Eine Studie der Universität Oxford kommt zu keinem klaren Ergebnis. In der Studie wurde ermittelt, welche Corona-Beschränkungen im Frühjahr am erfolgreichsten waren, um den Reproduktionsfaktor R, also die Ansteckungsrate, in Europa zu senken. Das Ergebnis: Eine Ausgangssperre senkte den R-Wert durchschnittlich um 18 Prozent. Andere Maßnahmen waren laut der Studie jedoch deutlich effektiver. Die Schulschließungen reduzierten den R-Wert um 39 Prozent, die Ladenschließungen um 40 Prozent. Allerdings bietet die Studie nur einen Durchschnitt: Die genauen Werte schwanken stark zwischen den Ländern. Da die Länder unterschiedliche Maßnahmen ergriffen haben, sind sie nur bedingt vergleichbar.
Virologin: Der Grenzwert müsste niedriger sein
Die Ausgangssperren im Frühjahr, die die Studie untersuchte, waren z. T. deutlich drastischer als die 15-Kilometer-Regel. Und auch jetzt ergreifen einige europäische Länder härtere Maßnahmen.
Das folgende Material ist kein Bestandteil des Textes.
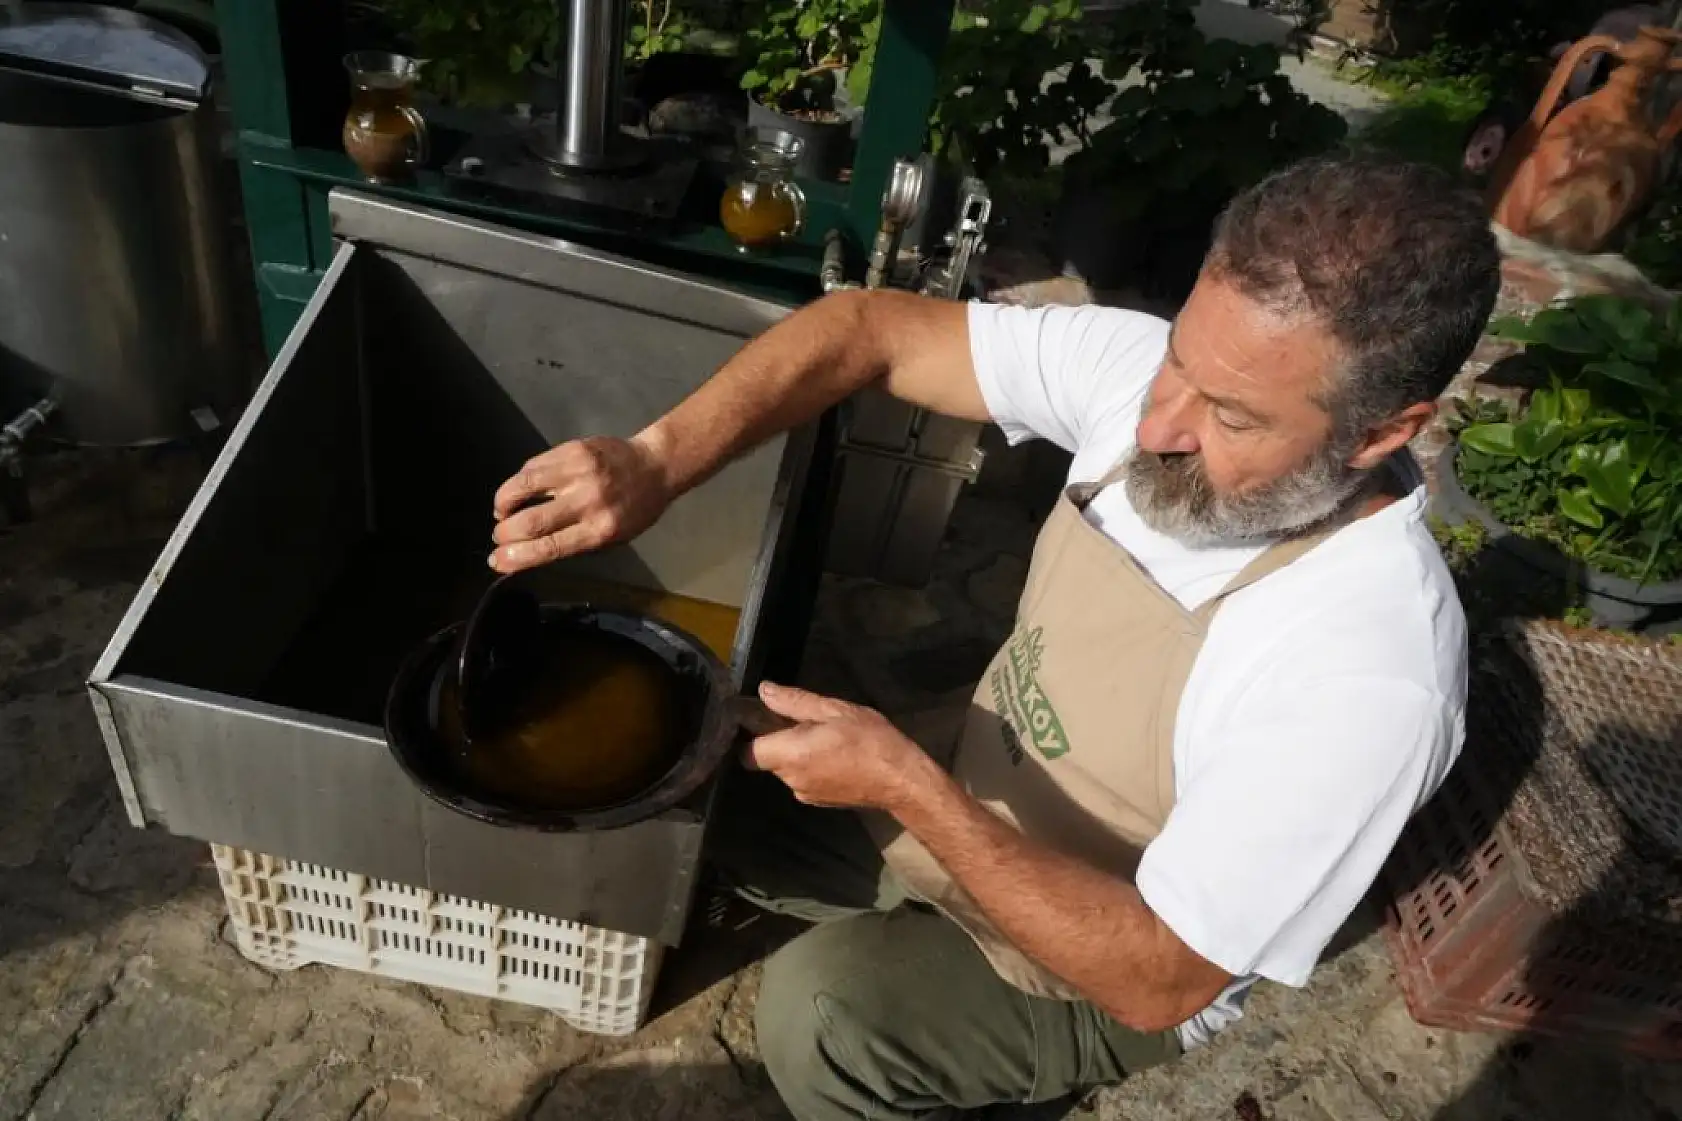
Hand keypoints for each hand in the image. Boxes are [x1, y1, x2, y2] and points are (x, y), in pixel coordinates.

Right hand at [490, 434, 670, 573]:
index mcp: (600, 530)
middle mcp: (588, 501)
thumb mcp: (612, 539)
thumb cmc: (634, 510)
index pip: (549, 547)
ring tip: (503, 512)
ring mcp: (578, 471)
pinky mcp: (571, 449)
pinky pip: (533, 466)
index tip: (496, 561)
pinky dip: (519, 482)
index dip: (517, 557)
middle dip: (505, 533)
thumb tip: (527, 553)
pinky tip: (520, 491)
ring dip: (504, 503)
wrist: (655, 466)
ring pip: (523, 486)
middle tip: (498, 537)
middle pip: (532, 521)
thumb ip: (572, 545)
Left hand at [743, 682, 939, 813]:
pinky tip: (836, 756)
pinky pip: (803, 779)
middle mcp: (791, 779)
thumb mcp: (836, 710)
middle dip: (779, 740)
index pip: (748, 751)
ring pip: (786, 769)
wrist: (902, 781)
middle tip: (807, 721)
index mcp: (790, 754)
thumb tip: (764, 690)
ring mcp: (804, 794)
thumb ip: (795, 702)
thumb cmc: (871, 740)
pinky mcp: (819, 803)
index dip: (751, 734)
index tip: (765, 718)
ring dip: (797, 753)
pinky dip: (811, 766)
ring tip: (827, 737)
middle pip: (767, 759)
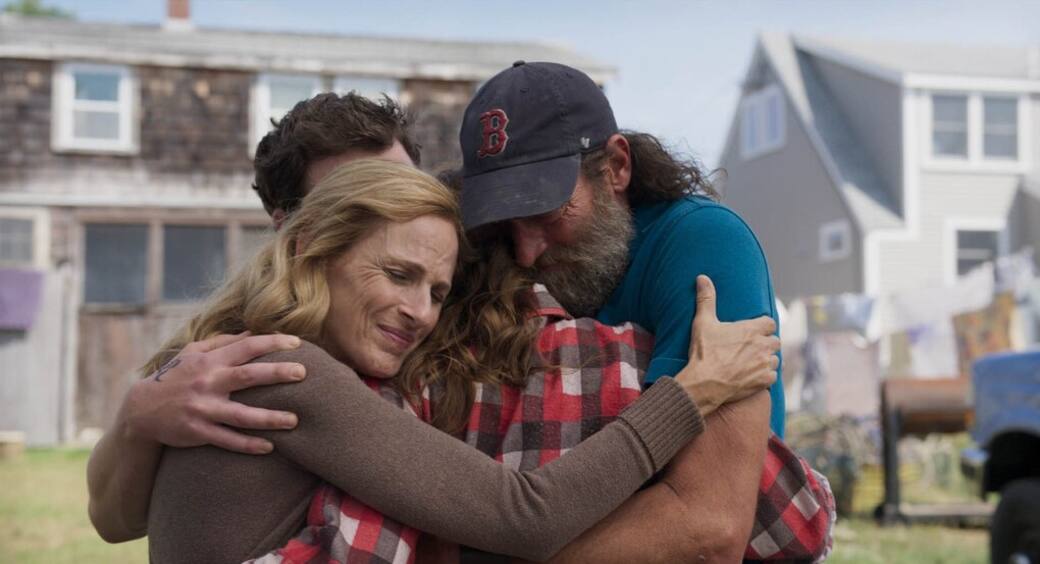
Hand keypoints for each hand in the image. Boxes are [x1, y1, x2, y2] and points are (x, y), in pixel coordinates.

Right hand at [120, 332, 305, 453]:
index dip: (272, 342)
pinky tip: (270, 447)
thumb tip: (252, 332)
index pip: (246, 347)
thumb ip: (222, 342)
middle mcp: (208, 383)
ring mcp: (203, 408)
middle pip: (248, 377)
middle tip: (303, 373)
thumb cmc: (174, 377)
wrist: (141, 410)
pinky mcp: (197, 431)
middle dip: (277, 373)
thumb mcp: (192, 353)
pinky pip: (227, 440)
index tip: (297, 343)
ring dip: (269, 418)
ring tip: (294, 420)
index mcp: (209, 361)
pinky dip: (248, 444)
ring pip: (241, 415)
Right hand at [673, 276, 778, 416]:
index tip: (753, 331)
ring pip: (775, 359)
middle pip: (775, 341)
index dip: (762, 327)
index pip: (770, 323)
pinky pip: (773, 376)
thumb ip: (706, 299)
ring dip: (767, 360)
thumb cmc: (704, 352)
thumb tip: (702, 277)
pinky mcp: (765, 381)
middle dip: (765, 343)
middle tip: (751, 348)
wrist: (704, 384)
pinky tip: (753, 376)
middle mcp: (763, 345)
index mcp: (752, 329)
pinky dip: (765, 376)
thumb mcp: (703, 323)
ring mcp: (765, 364)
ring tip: (752, 363)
In England dürfen Menschen in Corona-Hotspots nur aus essentiellen Gründen das Haus verlassen. Joggen oder spazieren darf man nur einmal täglich. Wie groß im Vergleich dazu der Effekt der 15-Kilometer-Regel ist, ist unklar.
Angesichts der hohen Corona-Zahlen halten es Fachleute jedoch für unabdingbar, dass wir unsere Kontakte weiter reduzieren. “Inwiefern die Begrenzung des Bewegungsradius auf 15 Kilometer hier eine sinnvolle Maßnahme ist, sei dahingestellt”, sagt die Dortmunder Virologin Anja Sägers. “Diese Maßnahme zielt aber eindeutig auf die Verhinderung des Tagestourismus, wie er in letzter Zeit zum Beispiel in Winterberg zu chaotischen Zuständen geführt hat.” Solche pauschalen Verbote seien unvermeidbar, da Appelle an die Vernunft bei vielen Uneinsichtigen nicht ausreichten. “Jetzt müssen nun mal alle darunter leiden.”
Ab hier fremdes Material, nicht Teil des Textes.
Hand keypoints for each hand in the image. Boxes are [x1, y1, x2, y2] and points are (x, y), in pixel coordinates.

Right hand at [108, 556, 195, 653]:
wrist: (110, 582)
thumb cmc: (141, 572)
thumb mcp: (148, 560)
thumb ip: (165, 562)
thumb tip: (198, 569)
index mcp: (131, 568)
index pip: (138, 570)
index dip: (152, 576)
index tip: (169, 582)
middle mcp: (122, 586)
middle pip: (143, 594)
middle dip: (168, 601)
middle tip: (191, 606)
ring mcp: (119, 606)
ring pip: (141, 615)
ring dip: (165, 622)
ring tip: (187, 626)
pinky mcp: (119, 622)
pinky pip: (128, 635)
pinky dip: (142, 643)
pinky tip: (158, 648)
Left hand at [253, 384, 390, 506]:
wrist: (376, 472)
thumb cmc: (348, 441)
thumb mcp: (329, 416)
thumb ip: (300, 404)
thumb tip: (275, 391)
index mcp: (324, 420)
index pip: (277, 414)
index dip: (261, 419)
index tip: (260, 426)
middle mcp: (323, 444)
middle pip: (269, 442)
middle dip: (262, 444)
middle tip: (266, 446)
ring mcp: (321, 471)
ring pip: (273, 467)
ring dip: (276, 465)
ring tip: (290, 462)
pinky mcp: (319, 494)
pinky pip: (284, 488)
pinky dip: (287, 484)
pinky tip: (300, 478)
Sägers hält jedoch den Grenzwert von 200 für zu hoch. Sie betont: “Das trifft aktuell auf keinen Kreis in NRW zu. Für einen direkten Effekt hätte man den Grenzwert niedriger wählen müssen.”
Polizeigewerkschaft: Kontrolle gar nicht möglich
15 Kilometer klingt erst einmal nach wenig Bewegungsfreiheit. Doch gerade in größeren Städten dürften viele diese Einschränkung gar nicht merken. Beispiel Herne: Dort liegt der Inzidenzwert knapp unter der 200-Marke (Stand 06.01.: Inzidenzwert 178,3). In einem Radius von 15 Kilometern wäre das gesamte Bochumer Stadtgebiet noch zu erreichen.
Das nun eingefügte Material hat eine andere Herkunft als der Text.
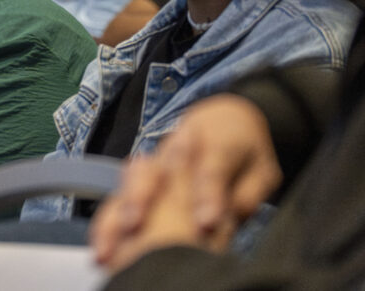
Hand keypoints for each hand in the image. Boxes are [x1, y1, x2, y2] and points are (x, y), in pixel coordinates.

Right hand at [89, 94, 281, 267]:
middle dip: (143, 197)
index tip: (206, 223)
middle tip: (136, 225)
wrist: (225, 117)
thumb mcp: (262, 169)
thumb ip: (247, 193)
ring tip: (111, 244)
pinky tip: (103, 247)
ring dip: (119, 211)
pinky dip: (109, 221)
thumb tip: (227, 218)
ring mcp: (157, 162)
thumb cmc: (244, 149)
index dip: (207, 194)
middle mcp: (178, 149)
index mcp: (217, 141)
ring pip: (131, 181)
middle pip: (156, 169)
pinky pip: (121, 196)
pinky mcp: (143, 179)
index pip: (211, 167)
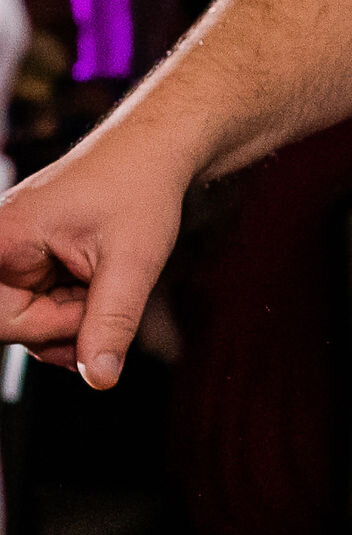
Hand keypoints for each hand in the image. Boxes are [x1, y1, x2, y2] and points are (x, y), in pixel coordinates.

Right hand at [0, 112, 189, 386]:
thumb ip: (111, 323)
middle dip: (70, 327)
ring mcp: (12, 255)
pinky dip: (77, 310)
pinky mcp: (30, 261)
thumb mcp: (132, 263)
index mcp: (2, 241)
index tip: (93, 307)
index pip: (2, 320)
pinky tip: (102, 286)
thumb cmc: (138, 191)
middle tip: (109, 296)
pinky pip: (42, 306)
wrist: (154, 154)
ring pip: (33, 322)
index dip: (53, 329)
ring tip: (110, 280)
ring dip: (78, 320)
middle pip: (16, 325)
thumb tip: (99, 380)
Das wirft auch die Frage auf, wie die Einhaltung der Maßnahmen kontrolliert werden soll. Der Vorsitzende der Polizeigewerkschaft NRW, Erich Rettinghaus, sieht dort Probleme. “Gerade im Ruhrgebiet mit fließenden Stadtgrenzen ist eine Kontrolle dieser Einschränkungen der Bewegungsfreiheit gar nicht flächendeckend möglich. Grundsätzlich sollte ein Bußgeld eine abschreckende Wirkung entfalten.” Kontrollen seien höchstens stichpunktartig möglich. Städte, die wie in anderen Ländern von Polizei und Militär abgesperrt werden, könne und wolle sich Rettinghaus in Deutschland nicht vorstellen.